> **Required action**
Starting at the line below that contains "Justification | Source |" and ending at the line that contains "NCIC | Account", retype each line exactly as it stands, but omit the pictures.

[Provided material — start]

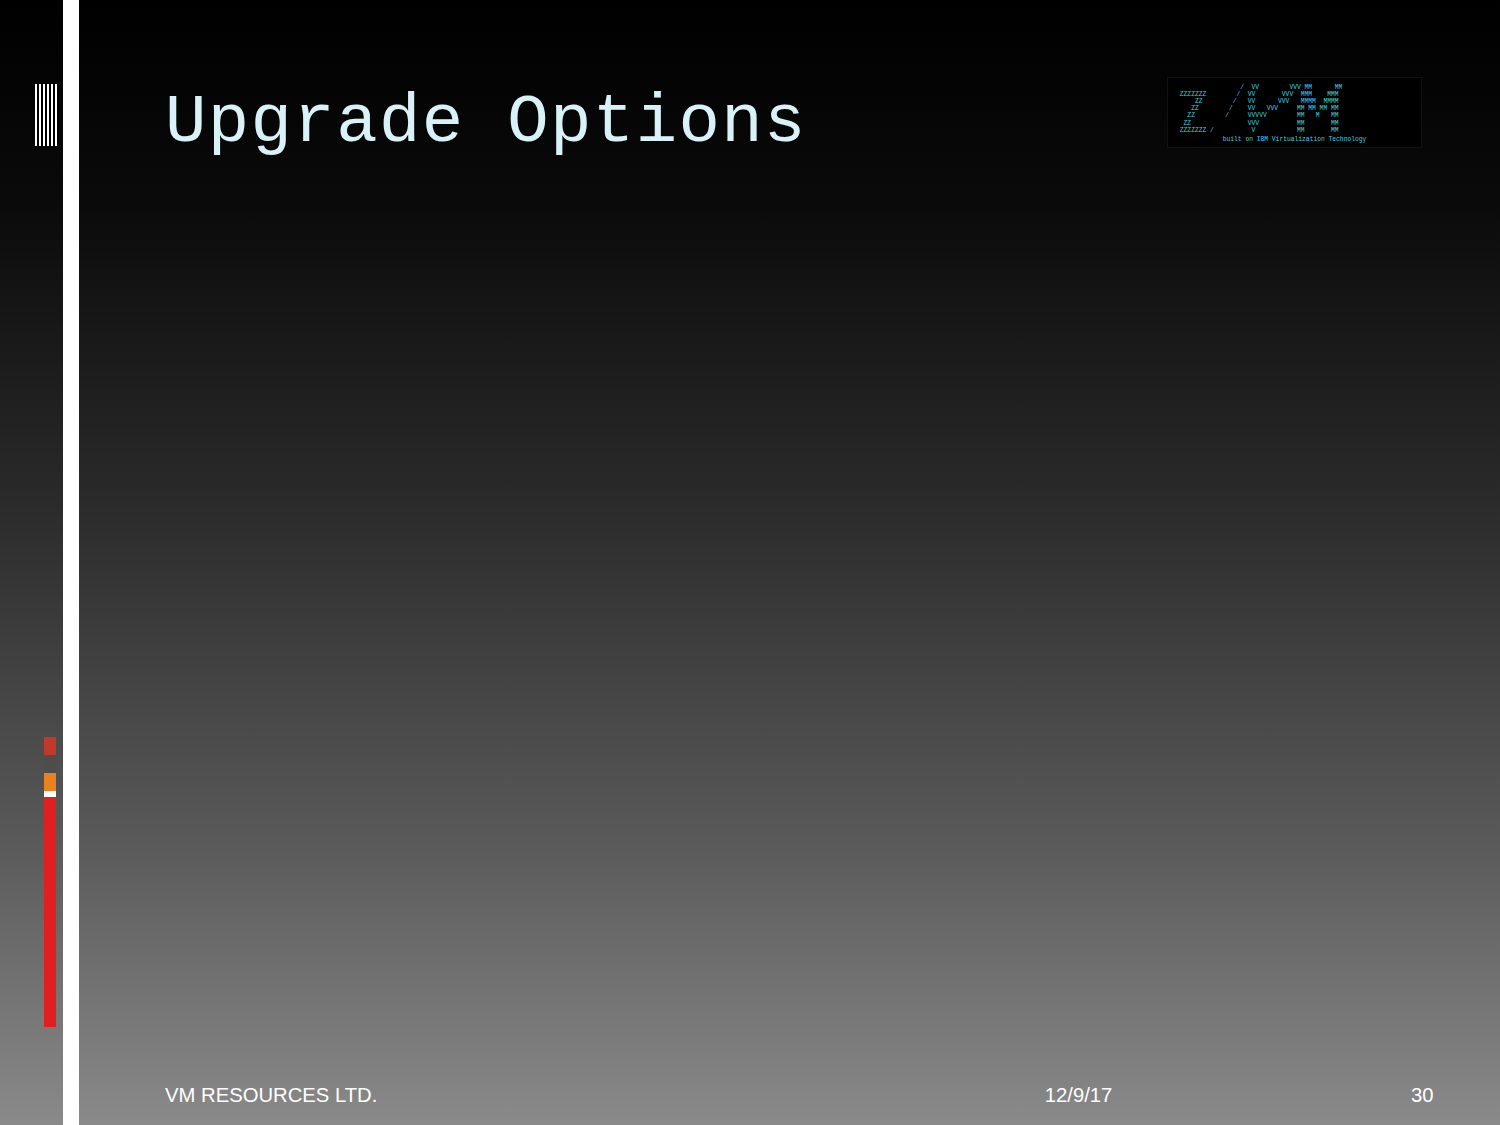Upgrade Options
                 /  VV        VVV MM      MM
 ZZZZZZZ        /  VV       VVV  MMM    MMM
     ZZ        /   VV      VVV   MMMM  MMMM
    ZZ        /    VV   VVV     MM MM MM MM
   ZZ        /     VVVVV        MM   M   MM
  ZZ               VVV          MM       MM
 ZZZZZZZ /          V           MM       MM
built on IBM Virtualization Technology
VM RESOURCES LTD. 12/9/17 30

[Provided material — finish]
[Provided material — start]

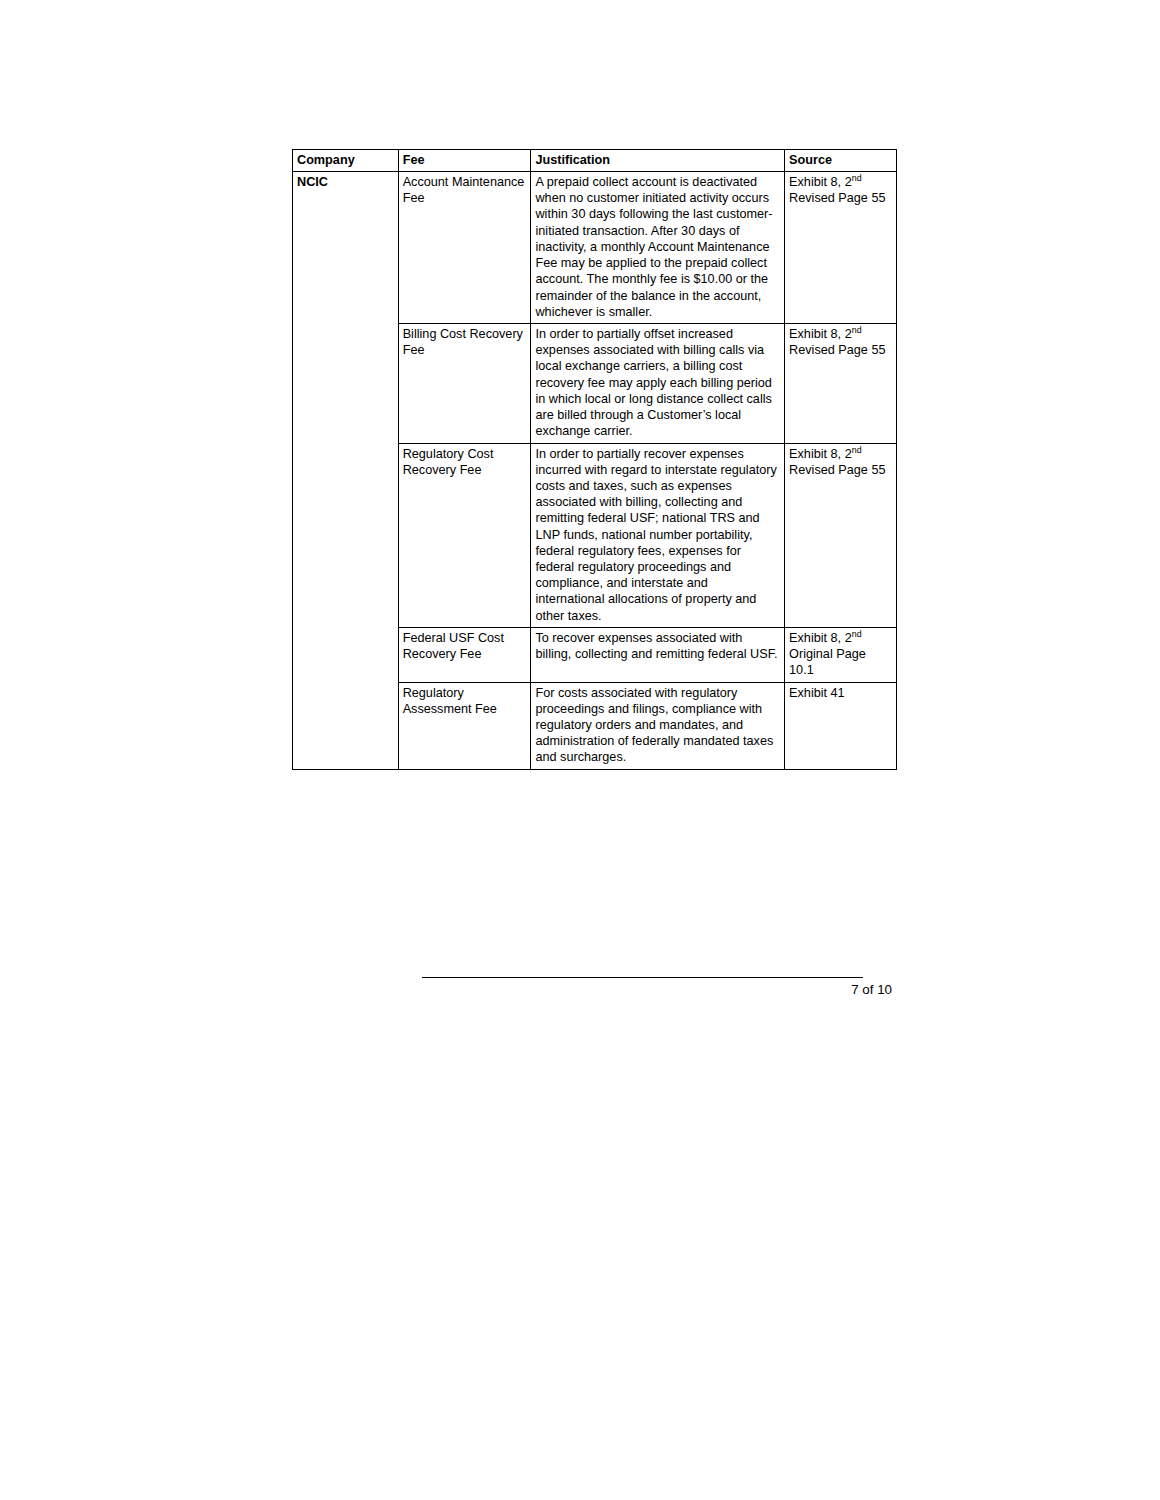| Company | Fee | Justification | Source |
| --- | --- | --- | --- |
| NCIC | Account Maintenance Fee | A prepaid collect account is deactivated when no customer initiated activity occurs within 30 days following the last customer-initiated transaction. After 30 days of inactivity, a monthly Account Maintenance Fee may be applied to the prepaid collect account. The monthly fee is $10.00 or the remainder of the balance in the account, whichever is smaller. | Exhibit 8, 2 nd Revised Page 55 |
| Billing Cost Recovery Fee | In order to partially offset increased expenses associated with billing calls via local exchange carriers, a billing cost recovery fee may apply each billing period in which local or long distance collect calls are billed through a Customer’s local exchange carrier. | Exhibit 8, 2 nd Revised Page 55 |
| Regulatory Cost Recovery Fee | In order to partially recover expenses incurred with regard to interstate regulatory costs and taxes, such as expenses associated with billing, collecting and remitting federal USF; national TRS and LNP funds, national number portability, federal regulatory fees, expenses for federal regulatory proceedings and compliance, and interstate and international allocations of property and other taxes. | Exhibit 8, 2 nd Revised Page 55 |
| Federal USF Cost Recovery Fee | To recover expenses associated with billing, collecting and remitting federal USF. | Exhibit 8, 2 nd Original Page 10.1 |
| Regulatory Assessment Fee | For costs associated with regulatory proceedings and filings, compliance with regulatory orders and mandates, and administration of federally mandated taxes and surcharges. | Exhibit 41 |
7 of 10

[Provided material — finish]

> **Solution to the exercise**
| Company | Fee | Justification | Source |
| --- | --- | --- | --- |
| NCIC | Account Maintenance Fee | A prepaid collect account is deactivated when no customer initiated activity occurs within 30 days following the last customer-initiated transaction. After 30 days of inactivity, a monthly Account Maintenance Fee may be applied to the prepaid collect account. The monthly fee is $10.00 or the remainder of the balance in the account, whichever is smaller. | Exhibit 8, 2 nd Revised Page 55 |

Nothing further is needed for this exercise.